# Name Of Wheel



## Bonpa Bottom Boy (Mar 4, 2011)

anybody know the name of these rims and where a good place to get them online is besides ebay??


----------



## kawasaki09 (May 8, 2010)

i think this are vision wheels?? they look familiar but not sure tho..


----------



## NMKawierider (Apr 11, 2009)

Those are Vision Bruser 161. Black.
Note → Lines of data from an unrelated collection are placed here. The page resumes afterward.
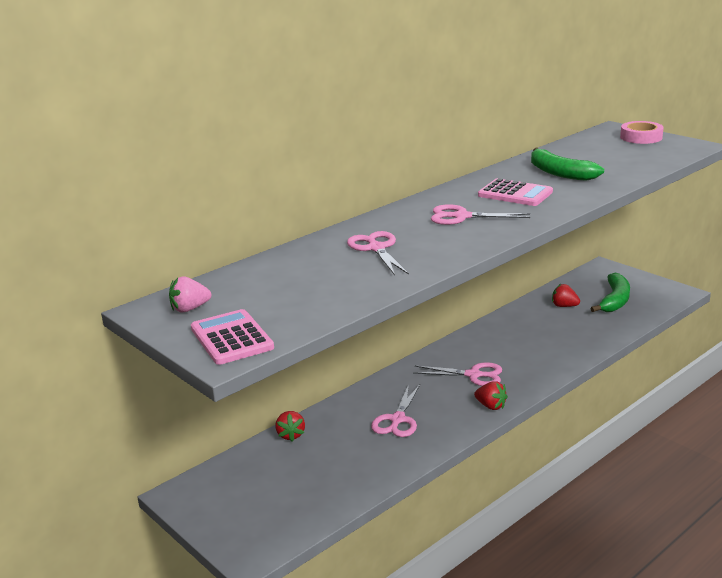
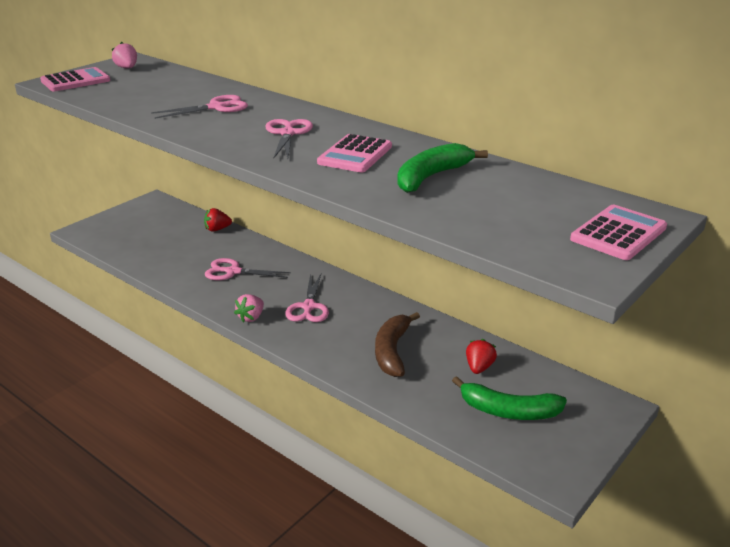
camera: 80 degrees right, 5 degrees up
red strawberry [474,381,508,410] -> pink strawberry [234,294,264,323]
pink tape [620,121,664,144] -> pink calculator [570,205,667,260]
none -> brown banana [375,312,420,377]

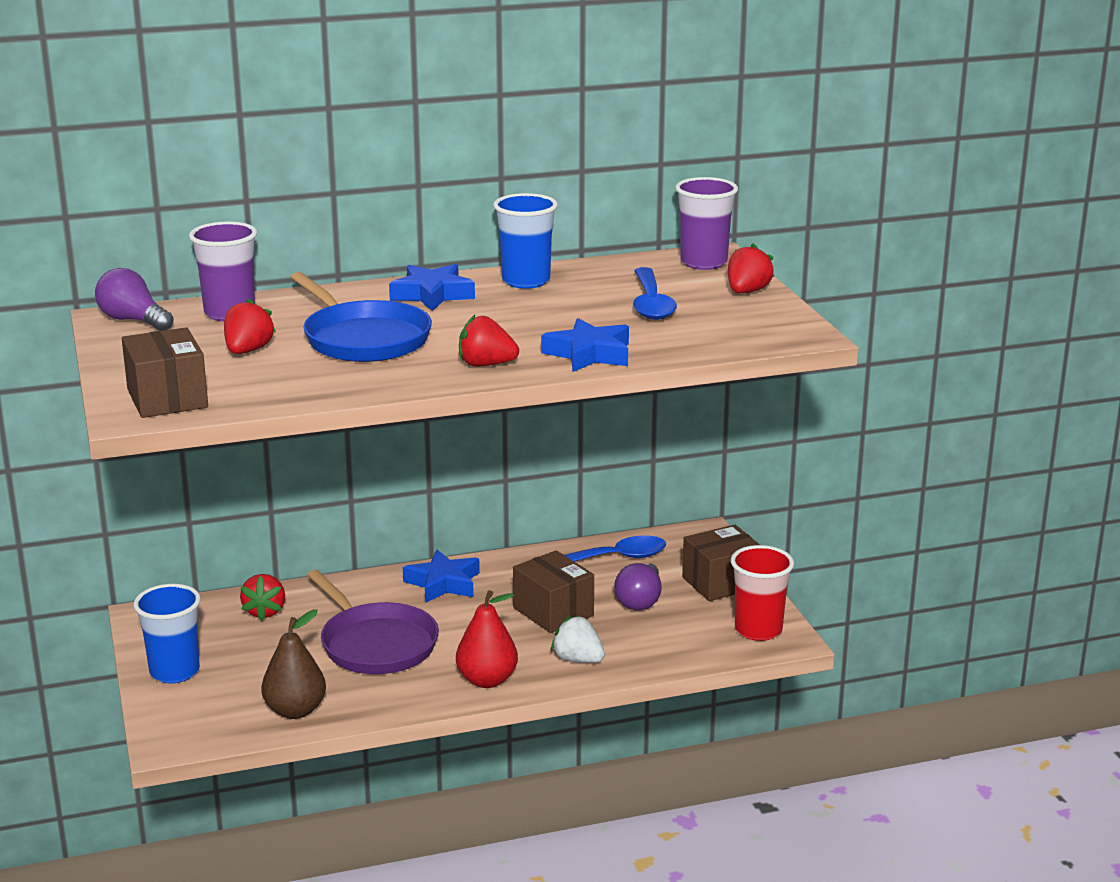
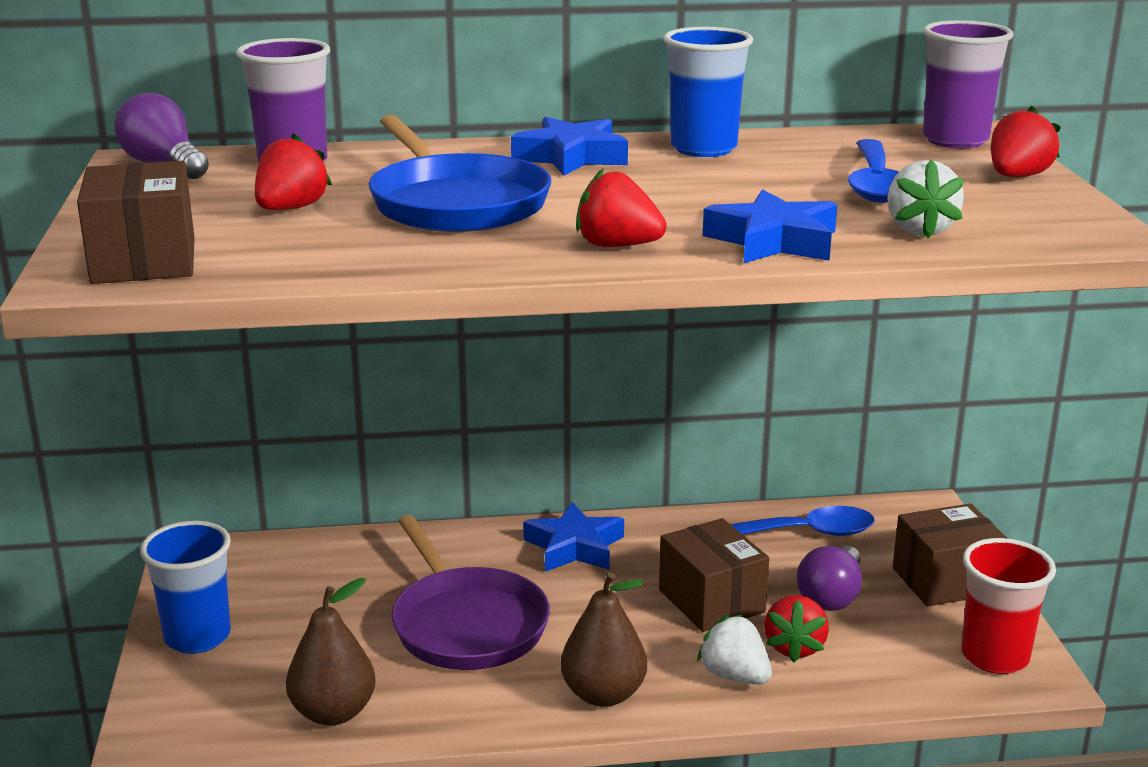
camera: 10 degrees right, 0 degrees up
red strawberry [240,574,285,621] -> red strawberry moved to [764,595,829,662]
red pear [456,590,518,688] -> brown pear [561,572,647,707]
none -> white strawberry [887,160,964,238]

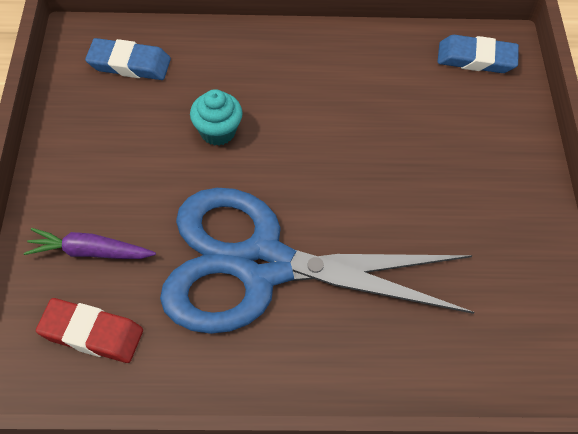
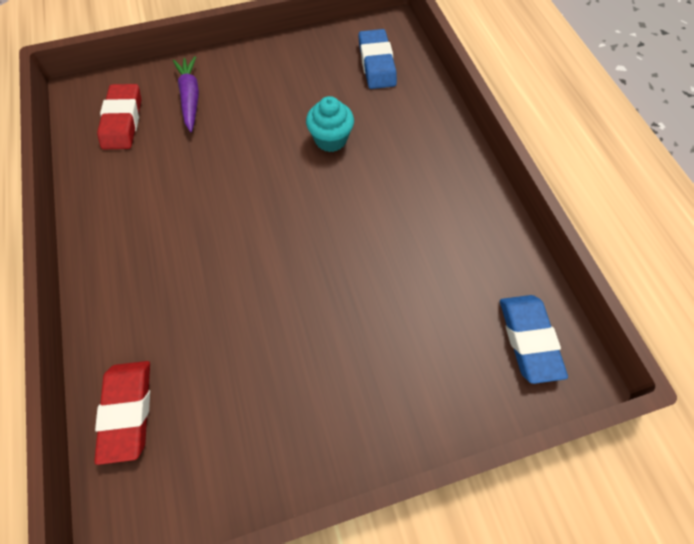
camera: 75 degrees right, 5 degrees up
blue scissors [160,188,475,334] -> none
none -> red eraser [94,361,150,465]

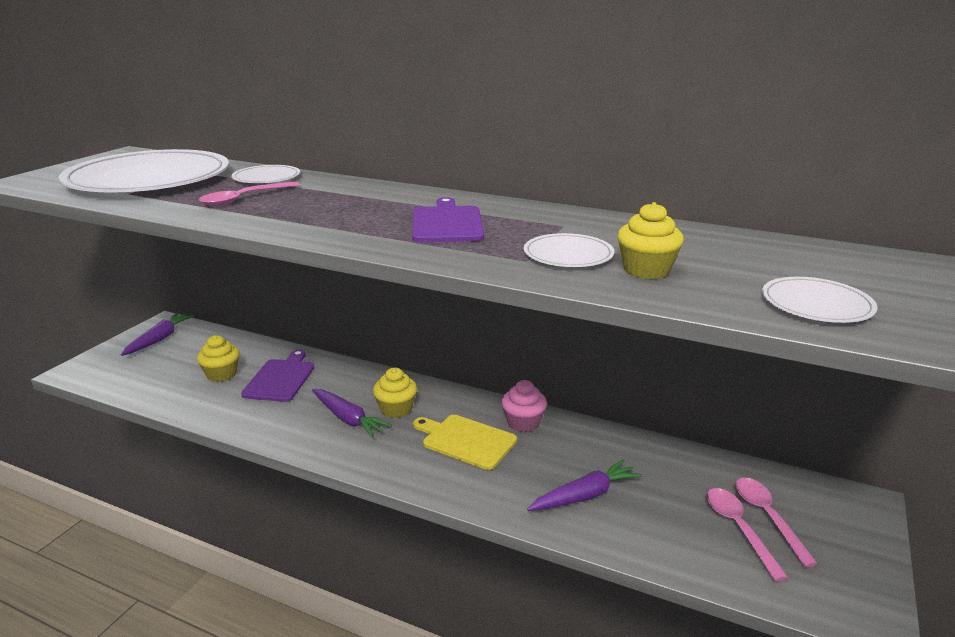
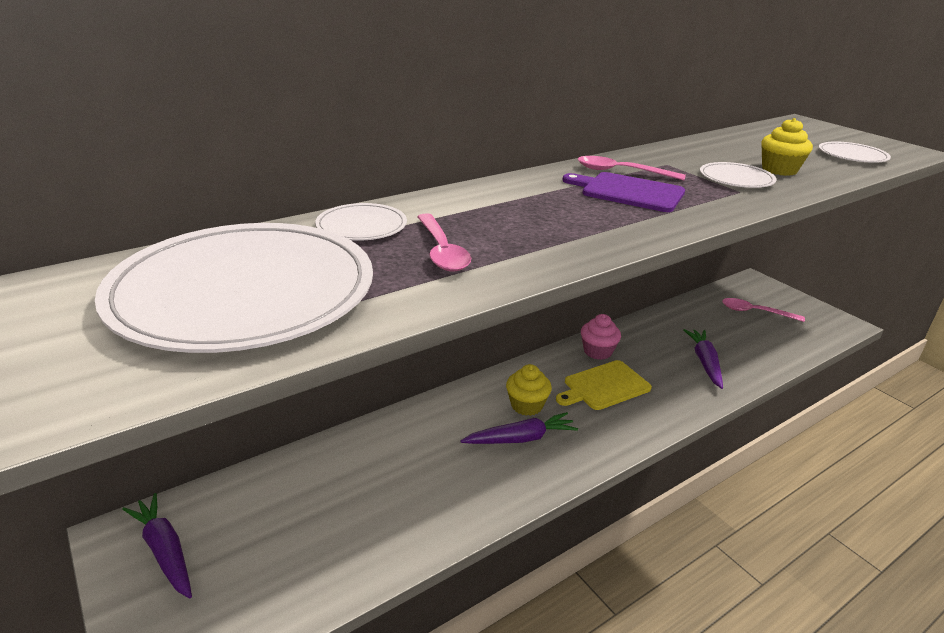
camera: 60 degrees left, 5 degrees up
yellow cupcake [197,335,239,382] -> none
purple cutting board [241,350,314,402] -> none
pink spoon [706,488,788,581] -> pink spoon moved to [578,156,686,180]

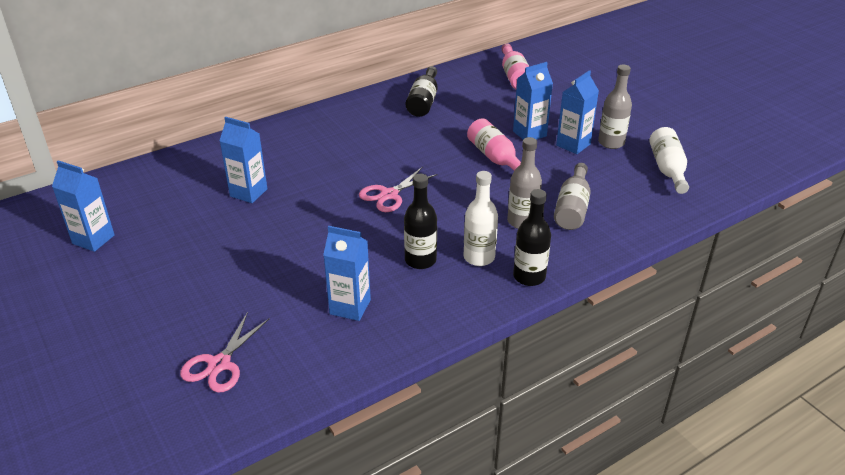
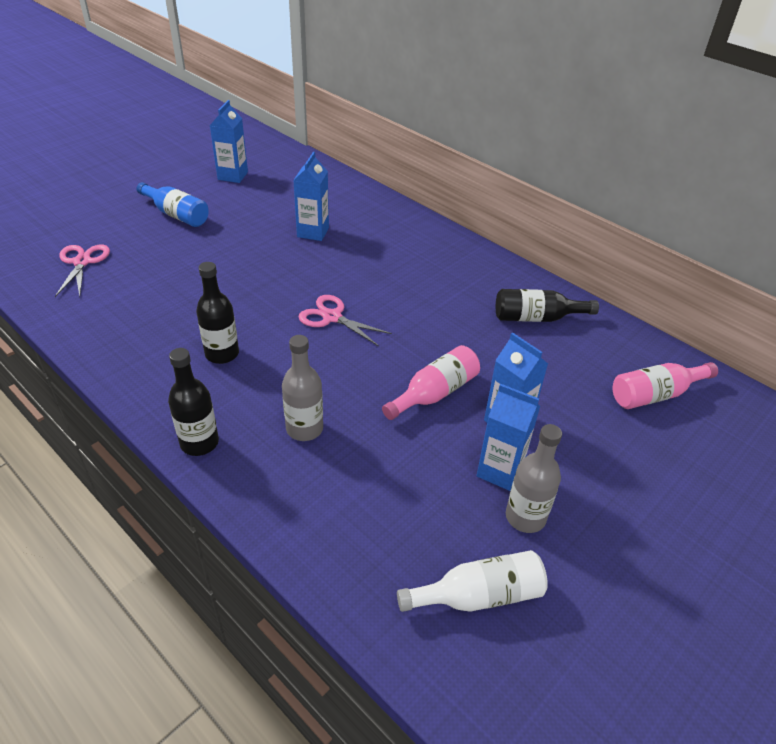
camera: 75 degrees right, 5 degrees up
pink scissors [180,312,270,393] -> pink scissors turned 75 degrees clockwise [55,245,110,297]
blue carton [323,226,371,321] -> none
white bottle [464,171,498,266] -> none
grey bottle [554,163,591,230] -> none
none -> blue bottle [136,182,209,227]

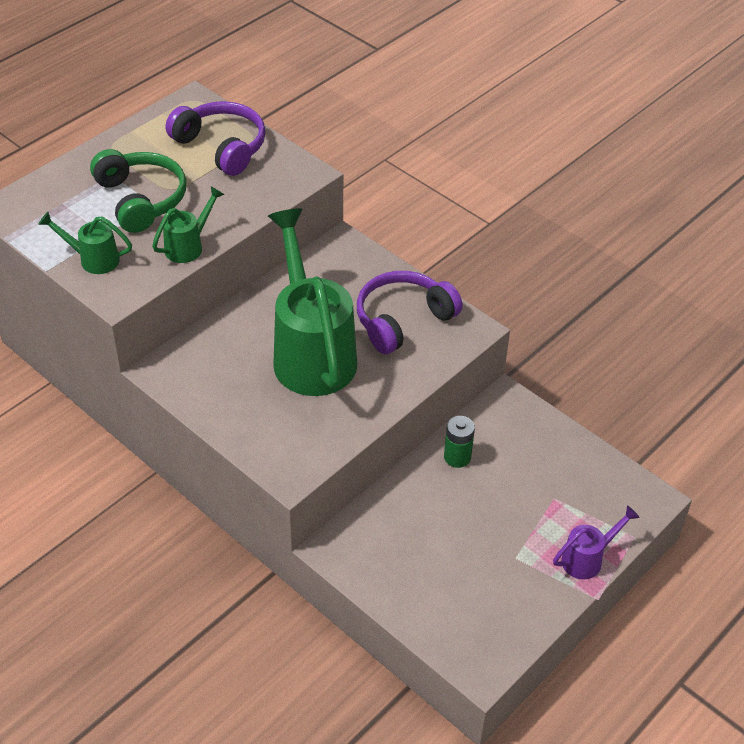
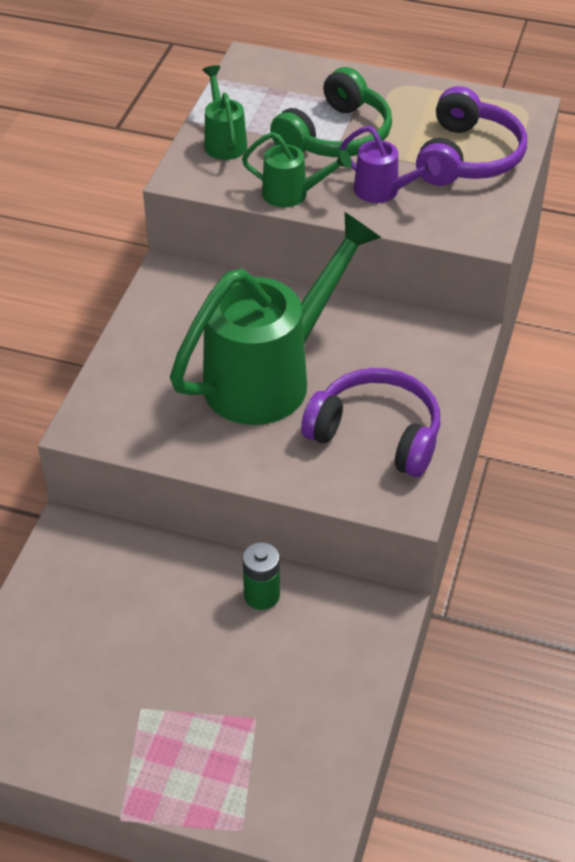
camera: 65 degrees right, 0 degrees up
purple watering can [553,505,640,579] -> purple watering can moved to [340,126,441,203]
I had a set of the machined once...long long ago.


----------



## Bonpa Bottom Boy (Mar 4, 2011)

on those is 14X8 4-110 4+4B what i want for an 08 650i?


----------



## Polaris425 (Dec 16, 2004)

either vision or douglas... they look a little like a douglas wheel


----------



## lilbigtonka (Dec 30, 2008)

Yep those are the vision bruiser 161 in black I actually want a set of these with like 28 mudlites for the trails


----------



## Kawasaki Man (Oct 15, 2010)

i have a set for sale if anyone wants em message me at 6014412300


----------



## JPs300 (Mar 23, 2011)

Vision wheels. - My buddy has a set of these in their older/first design(has a bit wider spoke). They're a good 3-4lbs heavier than his SS212's, even heavier than my stock steelies.


----------